Sunday, February 10, 2013

Right but Foolish, Wrong but Wise?

Or why I stopped thinking of shared beliefs as the most important thing.

I started being involved with secular culture about 6 years ago after reading Dan Dennett & Sam Harris. It had never occurred to me that there was a cohesive worldview that was separate from religion. I was raised an atheist and figured that "we" just didn't have a place to go on holidays; that we just got the day off from school or work and spent time with our friends and families. But I found the idea of secular community very exciting.

While I was meeting and learning about other nontheists I was also listening avidly to On Being (which at the time was called Speaking of Faith). On Being is a fantastically generous and thoughtful interview program about "the big questions at the center of human life." Krista Tippet interviews pretty much anyone with something to say on the subject of big questions. Anyone from Bishops, to Mathematicians, Buddhist Monks to science fiction authors.
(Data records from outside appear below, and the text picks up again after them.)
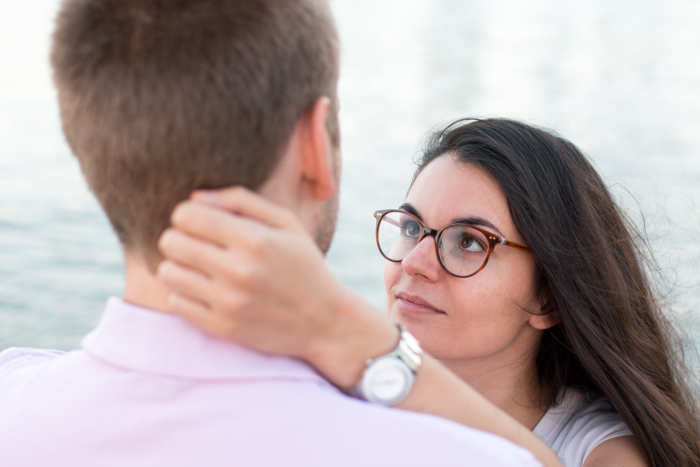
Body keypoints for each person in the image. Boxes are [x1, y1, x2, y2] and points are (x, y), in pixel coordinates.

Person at [0, 2, 546, 466]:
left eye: (468, 242)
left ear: (90, 152)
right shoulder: (460, 455)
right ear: (313, 146)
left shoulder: (12, 396)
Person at [157, 118, 700, 467]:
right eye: (412, 228)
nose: (414, 262)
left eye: (469, 243)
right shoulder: (332, 395)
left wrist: (361, 345)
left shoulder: (600, 449)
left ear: (549, 300)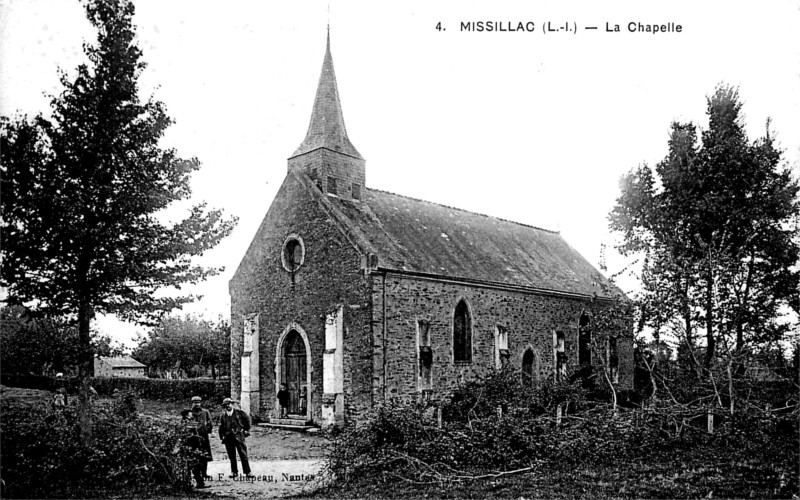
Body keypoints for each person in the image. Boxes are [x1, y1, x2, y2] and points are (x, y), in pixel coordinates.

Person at [218, 398, 252, 478]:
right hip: (228, 437)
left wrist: (246, 430)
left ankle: (248, 472)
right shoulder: (223, 415)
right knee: (231, 456)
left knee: (243, 454)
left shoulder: (239, 413)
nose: (228, 406)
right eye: (226, 405)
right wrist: (222, 436)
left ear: (232, 404)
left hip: (239, 436)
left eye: (229, 404)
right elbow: (221, 426)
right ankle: (234, 472)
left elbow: (247, 420)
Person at [180, 409, 210, 489]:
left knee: (191, 466)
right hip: (192, 447)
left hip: (190, 447)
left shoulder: (184, 423)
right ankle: (199, 484)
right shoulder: (188, 424)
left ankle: (189, 483)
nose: (192, 414)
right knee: (195, 465)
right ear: (187, 415)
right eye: (190, 414)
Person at [189, 396, 213, 480]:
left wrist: (207, 430)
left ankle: (204, 473)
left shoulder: (205, 412)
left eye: (198, 403)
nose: (197, 404)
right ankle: (195, 474)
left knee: (204, 454)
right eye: (195, 403)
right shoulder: (189, 413)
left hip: (203, 436)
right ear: (192, 403)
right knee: (194, 454)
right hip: (193, 437)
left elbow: (210, 423)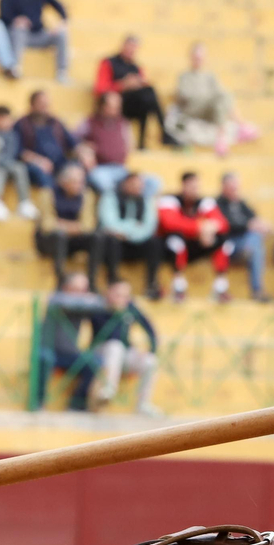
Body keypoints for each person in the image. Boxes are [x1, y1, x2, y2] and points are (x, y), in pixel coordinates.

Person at [164, 42, 260, 157]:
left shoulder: (210, 76)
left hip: (209, 110)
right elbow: (186, 97)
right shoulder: (185, 76)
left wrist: (211, 98)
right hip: (192, 109)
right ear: (191, 57)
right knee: (222, 98)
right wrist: (207, 97)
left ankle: (224, 136)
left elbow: (220, 94)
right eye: (197, 57)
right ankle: (240, 126)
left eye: (201, 57)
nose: (199, 60)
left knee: (225, 98)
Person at [156, 172, 233, 302]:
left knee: (224, 241)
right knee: (176, 240)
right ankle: (178, 286)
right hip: (169, 247)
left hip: (197, 245)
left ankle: (220, 287)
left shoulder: (204, 202)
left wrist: (210, 229)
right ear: (183, 185)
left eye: (197, 187)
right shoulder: (169, 200)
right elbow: (170, 224)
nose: (195, 190)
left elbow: (222, 224)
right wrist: (200, 228)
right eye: (192, 186)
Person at [90, 279, 162, 416]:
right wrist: (116, 313)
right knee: (115, 346)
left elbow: (149, 329)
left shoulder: (130, 308)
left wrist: (150, 350)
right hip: (101, 350)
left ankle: (143, 404)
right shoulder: (99, 307)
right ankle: (109, 389)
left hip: (124, 353)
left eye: (126, 296)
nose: (122, 299)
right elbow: (111, 336)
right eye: (118, 294)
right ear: (108, 293)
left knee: (150, 361)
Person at [94, 36, 177, 150]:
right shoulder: (108, 63)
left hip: (135, 105)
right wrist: (123, 85)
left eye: (134, 48)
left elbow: (144, 86)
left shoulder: (136, 68)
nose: (131, 51)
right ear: (123, 46)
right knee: (148, 95)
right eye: (130, 47)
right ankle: (163, 133)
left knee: (147, 96)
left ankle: (146, 141)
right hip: (116, 105)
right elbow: (100, 89)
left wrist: (139, 84)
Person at [33, 271, 99, 411]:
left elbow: (102, 304)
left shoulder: (82, 306)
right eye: (76, 289)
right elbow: (61, 301)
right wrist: (87, 299)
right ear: (66, 287)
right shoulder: (56, 299)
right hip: (48, 348)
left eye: (84, 290)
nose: (80, 293)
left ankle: (77, 403)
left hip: (69, 353)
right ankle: (38, 401)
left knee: (93, 362)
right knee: (44, 358)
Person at [0, 0, 70, 84]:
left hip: (38, 34)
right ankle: (15, 67)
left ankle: (62, 72)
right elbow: (3, 14)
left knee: (61, 35)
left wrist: (62, 23)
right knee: (19, 30)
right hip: (18, 35)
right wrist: (16, 20)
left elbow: (60, 7)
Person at [94, 170, 163, 298]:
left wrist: (129, 234)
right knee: (110, 240)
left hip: (136, 241)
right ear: (125, 184)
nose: (138, 188)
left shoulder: (146, 200)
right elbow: (109, 223)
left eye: (140, 186)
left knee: (155, 243)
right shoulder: (111, 196)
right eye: (134, 185)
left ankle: (151, 283)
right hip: (116, 242)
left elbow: (149, 226)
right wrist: (132, 226)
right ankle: (112, 280)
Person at [217, 172, 270, 301]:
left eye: (236, 187)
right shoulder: (218, 203)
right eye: (232, 187)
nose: (235, 190)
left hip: (244, 241)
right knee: (255, 242)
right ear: (224, 186)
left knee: (256, 240)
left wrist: (263, 225)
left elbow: (254, 218)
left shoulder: (240, 203)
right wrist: (248, 225)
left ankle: (257, 290)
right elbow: (226, 225)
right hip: (227, 244)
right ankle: (257, 290)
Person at [14, 89, 79, 191]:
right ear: (32, 104)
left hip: (59, 163)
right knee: (40, 174)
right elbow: (19, 151)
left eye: (46, 104)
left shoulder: (56, 123)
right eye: (41, 103)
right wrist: (38, 160)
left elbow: (73, 143)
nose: (44, 106)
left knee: (75, 171)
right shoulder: (22, 124)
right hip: (35, 165)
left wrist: (85, 153)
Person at [43, 162, 97, 285]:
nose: (79, 186)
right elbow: (47, 225)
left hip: (72, 239)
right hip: (50, 240)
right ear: (63, 182)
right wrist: (76, 226)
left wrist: (61, 224)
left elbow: (88, 226)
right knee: (59, 236)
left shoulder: (87, 195)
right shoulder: (48, 193)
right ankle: (60, 281)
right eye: (75, 182)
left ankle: (92, 281)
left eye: (81, 182)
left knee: (96, 237)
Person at [75, 91, 132, 196]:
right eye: (112, 107)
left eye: (118, 107)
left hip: (120, 168)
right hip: (99, 168)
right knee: (105, 184)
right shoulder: (89, 122)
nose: (116, 110)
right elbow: (74, 140)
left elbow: (129, 145)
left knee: (148, 183)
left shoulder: (123, 123)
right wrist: (84, 149)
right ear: (102, 106)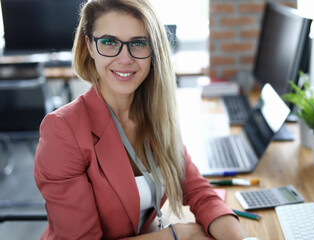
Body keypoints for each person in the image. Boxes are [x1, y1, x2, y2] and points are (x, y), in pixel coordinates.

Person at [34, 0, 253, 239]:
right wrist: (176, 235)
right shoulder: (62, 131)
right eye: (109, 42)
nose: (125, 58)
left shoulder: (155, 114)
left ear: (153, 51)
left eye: (138, 44)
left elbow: (200, 192)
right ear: (89, 46)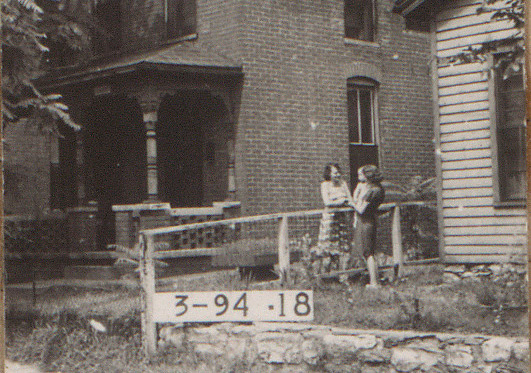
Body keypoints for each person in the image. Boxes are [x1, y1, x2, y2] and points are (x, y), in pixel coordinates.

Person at [313, 163, 354, 273]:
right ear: (329, 174)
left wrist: (351, 204)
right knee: (328, 247)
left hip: (342, 218)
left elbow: (350, 199)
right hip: (330, 218)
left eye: (338, 172)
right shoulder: (325, 185)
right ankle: (325, 273)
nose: (337, 175)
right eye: (335, 173)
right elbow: (327, 202)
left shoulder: (343, 184)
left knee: (343, 246)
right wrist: (340, 201)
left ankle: (342, 272)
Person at [352, 165, 385, 288]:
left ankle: (374, 282)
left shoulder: (373, 191)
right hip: (369, 220)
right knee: (369, 252)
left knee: (368, 252)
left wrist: (352, 203)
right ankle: (375, 280)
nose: (359, 177)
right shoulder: (377, 188)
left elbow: (361, 209)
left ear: (368, 175)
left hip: (366, 222)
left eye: (361, 174)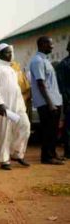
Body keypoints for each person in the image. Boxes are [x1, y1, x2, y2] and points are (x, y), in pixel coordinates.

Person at [0, 44, 31, 170]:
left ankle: (17, 153)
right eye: (7, 52)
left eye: (11, 52)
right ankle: (4, 160)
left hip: (18, 104)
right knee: (4, 132)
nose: (10, 54)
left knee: (25, 126)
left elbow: (16, 88)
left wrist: (22, 104)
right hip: (4, 105)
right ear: (0, 54)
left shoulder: (12, 68)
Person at [30, 36, 64, 165]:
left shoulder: (45, 60)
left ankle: (53, 153)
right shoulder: (37, 61)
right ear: (42, 44)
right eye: (50, 44)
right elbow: (41, 83)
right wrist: (50, 103)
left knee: (54, 130)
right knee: (48, 130)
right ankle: (47, 157)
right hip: (46, 102)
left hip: (54, 100)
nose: (52, 46)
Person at [56, 40, 70, 159]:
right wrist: (67, 100)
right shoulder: (63, 65)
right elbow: (62, 86)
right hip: (69, 99)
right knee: (68, 126)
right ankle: (68, 151)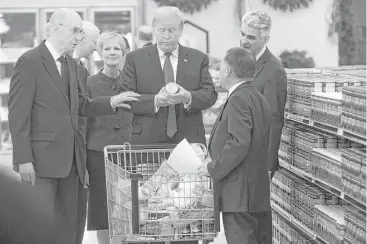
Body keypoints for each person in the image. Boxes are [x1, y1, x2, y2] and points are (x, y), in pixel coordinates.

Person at [8, 8, 140, 244]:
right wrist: (23, 159)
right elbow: (18, 113)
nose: (80, 37)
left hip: (73, 164)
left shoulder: (76, 67)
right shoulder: (29, 61)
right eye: (75, 30)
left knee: (71, 228)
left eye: (81, 31)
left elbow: (83, 106)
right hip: (41, 163)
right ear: (56, 27)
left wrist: (111, 101)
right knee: (39, 227)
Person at [198, 47, 271, 244]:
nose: (219, 72)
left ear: (228, 70)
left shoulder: (238, 98)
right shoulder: (257, 95)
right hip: (256, 192)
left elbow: (239, 142)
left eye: (221, 67)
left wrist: (212, 168)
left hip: (239, 195)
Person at [122, 6, 218, 145]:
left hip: (189, 141)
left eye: (172, 30)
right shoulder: (135, 59)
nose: (166, 36)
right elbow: (125, 97)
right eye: (161, 30)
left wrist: (188, 97)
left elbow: (210, 95)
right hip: (146, 142)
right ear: (154, 29)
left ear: (181, 29)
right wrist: (155, 101)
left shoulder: (198, 59)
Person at [240, 11, 288, 244]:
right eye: (242, 35)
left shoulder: (273, 69)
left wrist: (268, 165)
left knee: (258, 219)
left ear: (266, 38)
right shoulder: (244, 62)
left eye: (251, 37)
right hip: (241, 153)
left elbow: (273, 119)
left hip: (258, 158)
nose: (244, 41)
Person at [85, 31, 132, 244]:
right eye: (107, 48)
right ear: (99, 52)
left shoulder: (133, 81)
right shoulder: (90, 83)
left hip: (130, 152)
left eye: (117, 48)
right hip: (98, 154)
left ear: (125, 53)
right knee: (102, 210)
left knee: (130, 205)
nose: (112, 52)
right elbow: (84, 121)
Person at [71, 20, 100, 244]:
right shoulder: (72, 66)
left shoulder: (81, 67)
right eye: (94, 41)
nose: (96, 47)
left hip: (80, 147)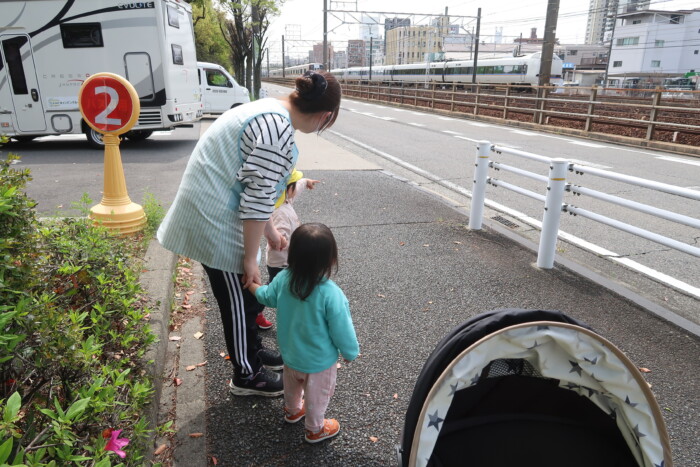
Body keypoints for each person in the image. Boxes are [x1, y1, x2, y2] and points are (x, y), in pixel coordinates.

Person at [157, 71, 341, 397]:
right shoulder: (277, 130)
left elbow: (257, 190)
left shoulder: (269, 109)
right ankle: (247, 374)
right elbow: (257, 198)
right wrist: (249, 258)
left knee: (246, 297)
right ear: (325, 115)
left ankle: (252, 352)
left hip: (216, 208)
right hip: (215, 221)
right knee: (238, 301)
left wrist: (268, 234)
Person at [248, 223, 359, 443]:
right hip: (319, 363)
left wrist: (252, 285)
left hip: (290, 356)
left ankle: (292, 411)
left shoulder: (283, 279)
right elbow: (342, 329)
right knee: (317, 397)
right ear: (331, 260)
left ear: (293, 254)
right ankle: (315, 429)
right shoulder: (331, 294)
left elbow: (267, 296)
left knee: (292, 387)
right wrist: (350, 352)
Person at [255, 168, 320, 331]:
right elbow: (277, 241)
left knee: (281, 287)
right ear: (285, 189)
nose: (296, 189)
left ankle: (257, 310)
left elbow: (296, 187)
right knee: (275, 290)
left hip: (288, 259)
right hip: (281, 261)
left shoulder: (284, 199)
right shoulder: (279, 212)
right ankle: (254, 311)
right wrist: (300, 244)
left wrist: (306, 182)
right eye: (294, 185)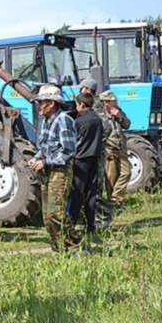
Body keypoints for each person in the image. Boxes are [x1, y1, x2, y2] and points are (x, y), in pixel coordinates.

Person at [27, 84, 81, 252]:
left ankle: (76, 245)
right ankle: (59, 250)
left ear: (51, 104)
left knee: (56, 213)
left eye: (40, 102)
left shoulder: (64, 120)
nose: (38, 106)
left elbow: (68, 151)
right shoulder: (45, 122)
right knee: (47, 215)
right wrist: (36, 158)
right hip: (47, 171)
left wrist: (45, 162)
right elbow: (42, 147)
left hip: (60, 171)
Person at [66, 92, 103, 235]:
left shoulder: (79, 121)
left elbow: (75, 140)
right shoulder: (97, 119)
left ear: (82, 104)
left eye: (77, 104)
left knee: (76, 192)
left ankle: (71, 222)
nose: (76, 107)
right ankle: (90, 225)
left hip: (80, 160)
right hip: (94, 159)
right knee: (91, 193)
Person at [100, 90, 131, 207]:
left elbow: (127, 125)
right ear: (105, 103)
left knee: (126, 173)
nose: (115, 103)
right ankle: (113, 202)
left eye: (115, 101)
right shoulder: (100, 115)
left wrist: (120, 117)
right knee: (110, 176)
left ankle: (115, 197)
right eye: (113, 102)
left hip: (121, 146)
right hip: (109, 148)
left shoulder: (119, 112)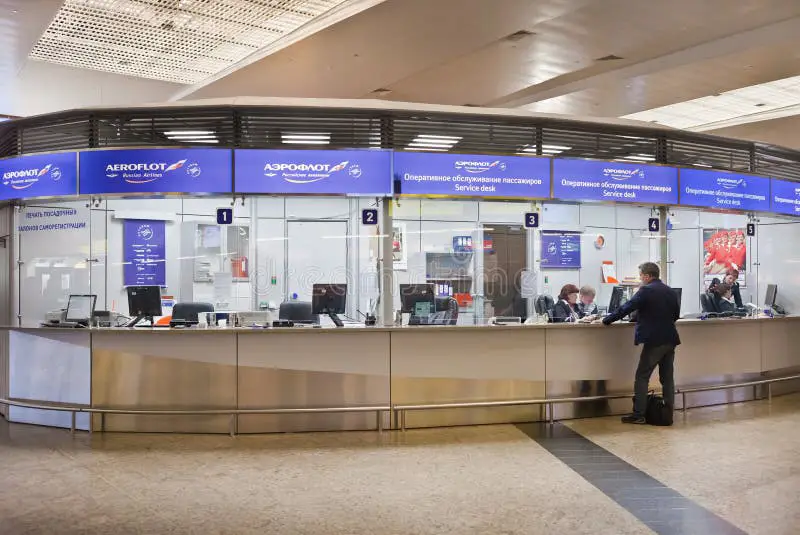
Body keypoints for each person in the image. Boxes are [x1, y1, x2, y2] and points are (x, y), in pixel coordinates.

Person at [602, 262, 680, 424]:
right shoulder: (670, 291)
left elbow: (627, 307)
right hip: (670, 339)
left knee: (642, 376)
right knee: (667, 378)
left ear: (646, 275)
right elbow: (675, 314)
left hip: (654, 340)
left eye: (641, 276)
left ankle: (638, 414)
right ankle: (667, 414)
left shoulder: (646, 290)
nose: (640, 279)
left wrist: (607, 320)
And so I was going out for drinks with a collection of self-avowed atheists on Saturdays and listening to engaging interviews with theists on Sundays. And I found things I wasn't expecting.¹

What I found so surprising was that there were atheists, people with whom I agreed on almost all metaphysical claims, who's judgement was all-but completely untrustworthy. And there were people who had life long careers working for Team Zombie Jesus who were profoundly wise people.

I was not expecting to meet people I agreed with about the nature of the universe who I wouldn't let walk my dog; while listening to interviews of people who's beliefs I find literally laughable who I might let raise my children.

That isn't to say that there are not atheists who are great people (I agree with Dan Dennett about basically everything I've ever heard him talk about) or that there aren't theists and theologies that I find downright malignant (the Catholic Church for example). But it is Possible that you could agree with me and be daft, or disagree with me and be wise; even by my own standards.

And this led to some soul searching for me. I realized that if I can disagree on the conclusions but agree on methodology then something very strange is going on. Part of the conclusion is the title of this blog, in order to capture the qualities I find important about other people, I must talk about meta-beliefs.

How do people use their beliefs, how do they come to conclusions? These are more interesting questions to me than what do you believe about the afterlife or what do you think started the universe. If someone believes in the resurrection of Christ but uses that belief to serve their own capacity for human kindness, then that person is kind first and a Christian second. If someone uses some iron age law book as an excuse to attack innocent people on the street, then that person is a violent felon first and a Fundamentalist Christian second. And if a person uses their education in formal logic to call other people stupid then he is a Jerk first and Correct second.

We have been exhorted to look at the content of peoples character before more superficial qualities. And while I think the original exhortation was more straightforwardly the right thing, I do think that it is in our interest to pay attention to how good we are as people and not how skilled we are as Metaphysicians.

¹Let me take a moment here to contextualize what I am about to say. I am about to describe some people based on their labels, I am going to talk about atheists and theists and their qualities. I will be talking about individuals and not whole groups. The point of what I am about to write is to point out that what I observed is possible not that it is universal, or even probable.